Gross domestic product

A map of world economies by size of GDP (nominal) in USD, World Bank, 2014[1]

Gross domestic product (GDP) is a monetary measure of the market value of all the final goods and services produced in a specific time period, often annually.[2][3] GDP (nominal) per capita does not, however, reflect differences in the cost of living and the inflation rates of the countries; therefore using a basis of GDP per capita at purchasing power parity (PPP) is arguably more useful when comparing living standards between nations, while Nominal GDP is more useful comparing national economies on the international market.[4]
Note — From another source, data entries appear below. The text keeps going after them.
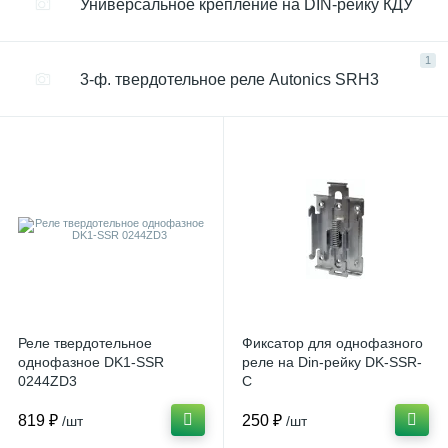
Универсальное крепление на DIN-рейку КДУ
1
3-ф. твердотельное реле Autonics SRH3
Реле твердотельное
Фиксатор для однофазного
однофазное DK1-SSR
реле на Din-рейку DK-SSR-
0244ZD3
C
819 ₽
250 ₽
/шт
/шт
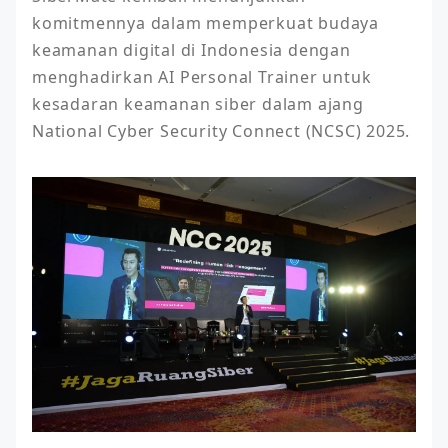
komitmennya dalam memperkuat budaya 
keamanan digital di Indonesia dengan 
menghadirkan AI Personal Trainer untuk 
kesadaran keamanan siber dalam ajang 
National Cyber Security Connect (NCSC) 2025.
The OECD defines GDP as "an aggregate measure of production equal to the sum of the gross values added of all resident and institutional units engaged in production and services (plus any taxes, and minus any subsidies, on products not included in the value of their outputs)."[5] An IMF publication states that, "GDP measures the monetary value of final goods and services—that are bought by the final user—produced in a country in a given period of time (say a quarter or a year)."[6]

Total GDP can also be broken down into the contribution of each industry or sector of the economy.[7] The ratio of GDP to the total population of the region is the per capita GDP and the same is called Mean Standard of Living. GDP is considered the "world's most powerful statistical indicator of national development and progress".[8]

History

William Petty came up with a basic concept of GDP to attack landlords against unfair taxation during warfare between the Dutch and the English between 1654 and 1676.[9] Charles Davenant developed the method further in 1695.[10] The modern concept of GDP was first developed by Simon Kuznets for a US Congress report in 1934.[11] In this report, Kuznets warned against its use as a measure of welfare[1] (see below under limitations and criticisms). After the Bretton Woods conference in 1944, GDP became the main tool for measuring a country's economy.[12] At that time gross national product (GNP) was the preferred estimate, which differed from GDP in that it measured production by a country's citizens at home and abroad rather than its 'resident institutional units' (see OECD definition above). The switch from GNP to GDP in the US was in 1991, trailing behind most other nations. The role that measurements of GDP played in World War II was crucial to the subsequent political acceptance of GDP values as indicators of national development and progress.[13] A crucial role was played here by the US Department of Commerce under Milton Gilbert where ideas from Kuznets were embedded into governmental institutions.

The history of the concept of GDP should be distinguished from the history of changes in ways of estimating it. The value added by firms is relatively easy to calculate from their accounts, but the value added by the public sector, by financial industries, and by intangible asset creation is more complex. These activities are increasingly important in developed economies, and the international conventions governing their estimation and their inclusion or exclusion in GDP regularly change in an attempt to keep up with industrial advances. In the words of one academic economist "The actual number for GDP is therefore the product of a vast patchwork of statistics and a complicated set of processes carried out on the raw data to fit them to the conceptual framework."[14]